To address some of the specific questions posed in the article:

  1. Tax Deductibility of Home Equity Loans: Interest paid on home equity loans can be tax deductible if the loan proceeds are used for specific home-related purposes, as per the Tax Cuts and Jobs Act. However, the increased standard deduction might mean that itemizing deductions for home equity loan interest may not be beneficial for many filers.

  2. What Constitutes a Good Amount of Equity in a House: It's generally advisable to maintain at least 20% equity in one's home, as this threshold is often required for accessing various refinancing options.
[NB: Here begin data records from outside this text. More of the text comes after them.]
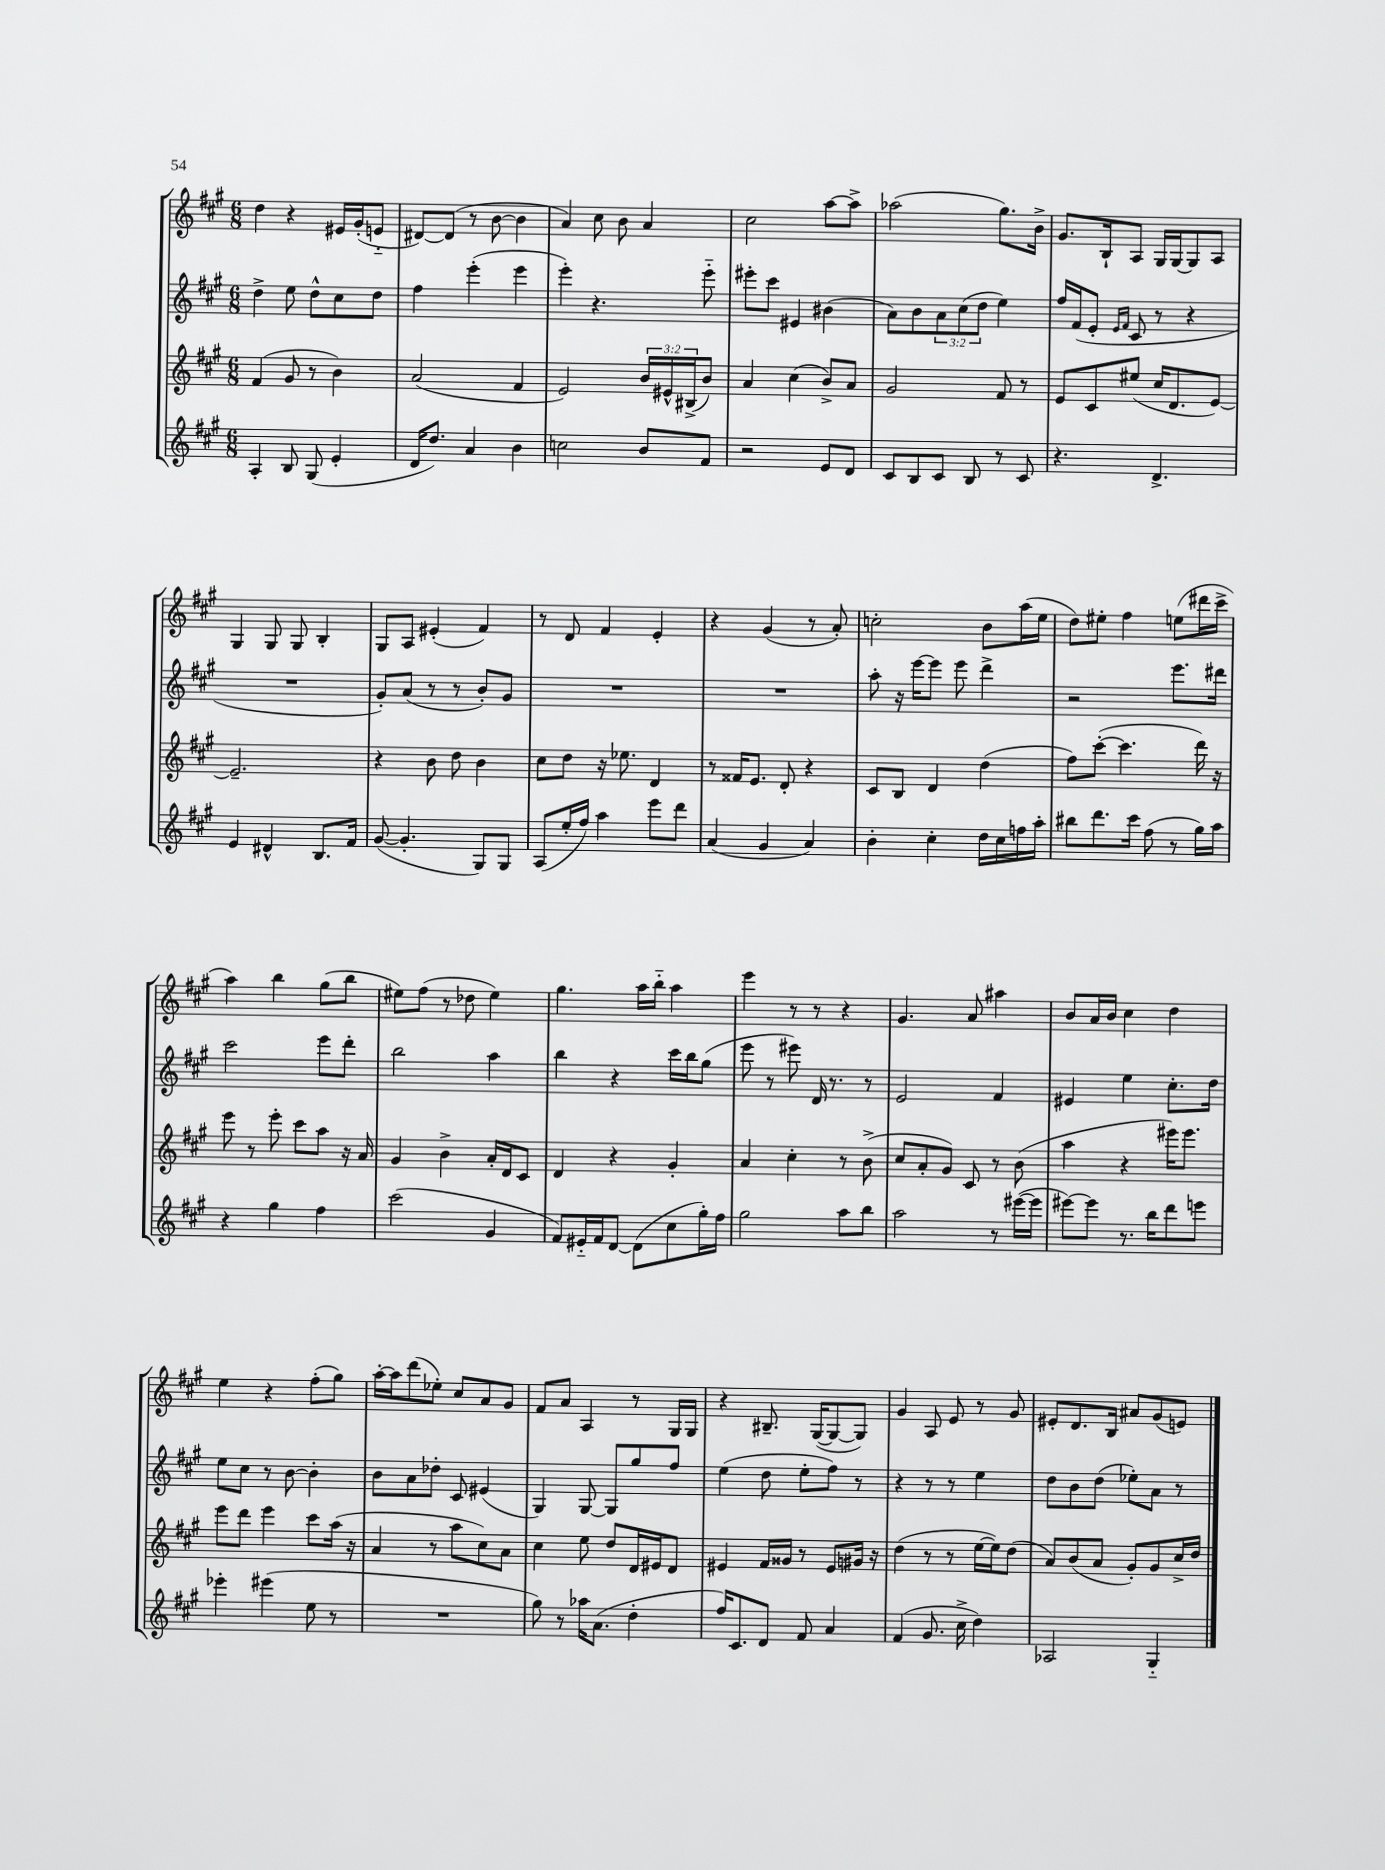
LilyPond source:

<<
\new StaffGroup <<
\new Staff = "s0" {
    \clef treble \key a \major \numericTimeSignature \time 6/8
    d''4 r4 eis'16 gis'16-.( e'8-_ |
    dis'8~) dis'8( r8 b'8~ b'4 |
    a'4) cis''8 b'8 a'4 |
    cis''2 a''8~ a''8-> |
    aes''2( gis''8.) b'16-> |
    gis'8. b16-! a8 gis16 gis16~ gis8 a8 |
    gis4 gis8 gis8 b4-. |
    gis8 a8 eis'4-.( fis'4) |
    r8 d'8 fis'4 e'4-. |
    r4 gis'4( r8 a'8-.) |
    c''2-. b'8 a''16( e''16 |
    d''8) eis''8-. fis''4 e''8( dis'''16 cis'''16-> |
    a''4) b''4 gis''8( b''8 |
    eis''8) fis''8( r8 des''8 eis''4) |
    gis''4. a''16 b''16-_ a''4 |
    e'''4 r8 r8 r4 |
    gis'4. a'8 ais''4 |
    b'8 a'16 b'16 cis''4 d''4 |
    e''4 r4 fis''8-.( gis''8) |
    a''16~-. a''16 d'''8( ees''8-.) cis''8 a'8 gis'8 |
    fis'8 a'8 a4 r8 gis16 gis16 |
    r4 bis8.-- gis16~( gis8~ gis8) |
    gis'4 a8 e'8 r8 gis'8 |
    eis'8-. d'8. b16 ais'8 gis'8( e'8) \bar "|." |
}
\new Staff = "s1" {
    \clef treble \key a \major \numericTimeSignature \time 6/8 \override Staff.TupletNumber.text = #tuplet-number::calc-fraction-text
    d''4-> e''8 d''8-^ cis''8 d''8 |
    fis''4 e'''4-.( e'''4 |
    e'''4-.) r4. e'''8-_ |
    eis'''8-. cis'''8 eis'4 bis'4( |
    a'8) b'8 \tuplet 3/2 { a'8 cis''8( d''8 } e''4) |
    fis''16 fis'16( e'8-. \grace { e'16 fis'16 } cis'8 r8 r4 |
    R2. |
    gis'8-.) a'8( r8 r8 b'8-.) gis'8 |
    R2. |
    R2. |
    a''8-. r16 e'''16~ e'''8 e'''8 d'''4-> |
    r2 e'''8. dis'''16 |
    cis'''2 e'''8 d'''8-. |
    b''2 a''4 |
    b''4 r4 cis'''16 b''16 gis''8( |
    e'''8 r8 eis'''8) d'16 r8. r8 |
    e'2 fis'4 |
    eis'4 e''4 cis''8.-. d''16 |
    e''8 cis''8 r8 b'8~ b'4-. |
    b'8 a'8 des''8-. cis'8 eis'4( |
    gis4) gis8~ gis8 gis''8 fis''8 |
    e''4( d''8 e''8-. fis''8) r8 |
    r4 r8 r8 e''4 |
    d''8 b'8 d''8( ees''8-.) a'8 r8 \bar "|." |
}
\new Staff = "s2" {
    \clef treble \key a \major \numericTimeSignature \time 6/8 \override Staff.TupletNumber.text = #tuplet-number::calc-fraction-text
    fis'4( gis'8 r8 b'4) |
    a'2( fis'4 |
    e'2) \tuplet 3/2 { b'16 eis'16-^ bis16->( } b'8) |
    a'4 cis''4( b'8->) a'8 |
    gis'2 fis'8 r8 |
    e'8 cis'8 eis''8( cis''16 d'8. e'8~) |
    e'2.-- |
    r4 b'8 d''8 b'4 |
    cis''8 d''8 r16 ees''8. d'4 |
    r8 fisis'16 e'8. d'8-. r4 |
    cis'8 b8 d'4 d''4( |
    fis''8) cis'''8~-.( cis'''4. d'''16) r16 |
    e'''8 r8 e'''8-. cis'''8 a''8 r16 a'16 |
    gis'4 b'4-> a'16-. d'16 cis'8 |
    d'4 r4 gis'4-. |
    a'4 cis''4-. r8 b'8->( |
    cis''8 a'8-. gis'8) cis'8 r8 b'8( |
    a''4 r4 eis'''16) eis'''8. |
    e'''8 d'''8 e'''4 cis'''8 a''16( r16 |
    a'4 r8 a''8 cis''8) a'8 |
    cis''4 e''8 d''8 d'16 eis'16 d'8 |
    eis'4 fis'16 gisis'16 r8 eis'8 gis'16 r16 |
    d''4( r8 r8 e''16~ e''16) d''8( |
    a'8) b'8( a'8 gis'8-.) gis'8 cis''16-> d''16 \bar "|." |
}
\new Staff = "s3" {
    \clef treble \key a \major \numericTimeSignature \time 6/8
    a4-. b8 gis8( e'4-. |
    d'16 d''8.) a'4 b'4 |
    c''2 b'8 fis'8 |
    r2 e'8 d'8 |
    cis'8 b8 cis'8 b8 r8 cis'8 |
    r4. d'4.-> |
    e'4 dis'4-^ b8. fis'16 |
    gis'8~( gis'4.-. gis8) gis8 |
    a8( e''16-. fis''16) a''4 e'''8 d'''8 |
    a'4( gis'4 a'4) |
    b'4-. cis''4-. d''16 cis''16 f''16 a''16-. |
    bis''8 d'''8. cis'''16 fis''8( r8 gis''16) a''16 |
    r4 gis''4 fis''4 |
    cis'''2( gis'4 |
    fis'8) eis'16-_ fis'16 d'8~ d'8( cis''8 gis''16-.) fis''16 |
    gis''2 a''8 b''8 |
    a''2 r8 eis'''16~( eis'''16 |
    eis'''8~) eis'''8 r8. b''16 d'''8 e'''8 |
    ees'''4-. eis'''4( e''8 r8 |
    R2. |
    gis''8) r8 aes''16 a'8.( d''4-. |
    fis''16) cis'8. d'8 fis'8 a'4 |
    fis'4( gis'8. cis''16-> d''4) |
    aes2 gis4-_ \bar "|." |
}
>>
>>
\layout { \context { \Score \remove "Bar_number_engraver" } }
Having 20% equity translates to an 80% loan-to-value (LTV) ratio based on the home's current value.

  3. Current Equity Levels in U.S. Homes: As of the fourth quarter of 2021, nearly 42% of mortgaged residential properties in the U.S. were considered "equity-rich," signifying that the total estimated loan balances secured by these properties were not more than 50% of their estimated market values. This represents a significant increase from 30% in the same period of the previous year.

In conclusion, the surge in home equity is reshaping the housing market landscape, prompting homeowners to evaluate their options, whether it involves selling their properties or exploring various financial instruments aimed at unlocking the wealth tied up in their homes. As the market dynamics continue to evolve, it's crucial for homeowners to assess these opportunities while navigating potential challenges, especially those related to borrowing costs and shifting tax implications.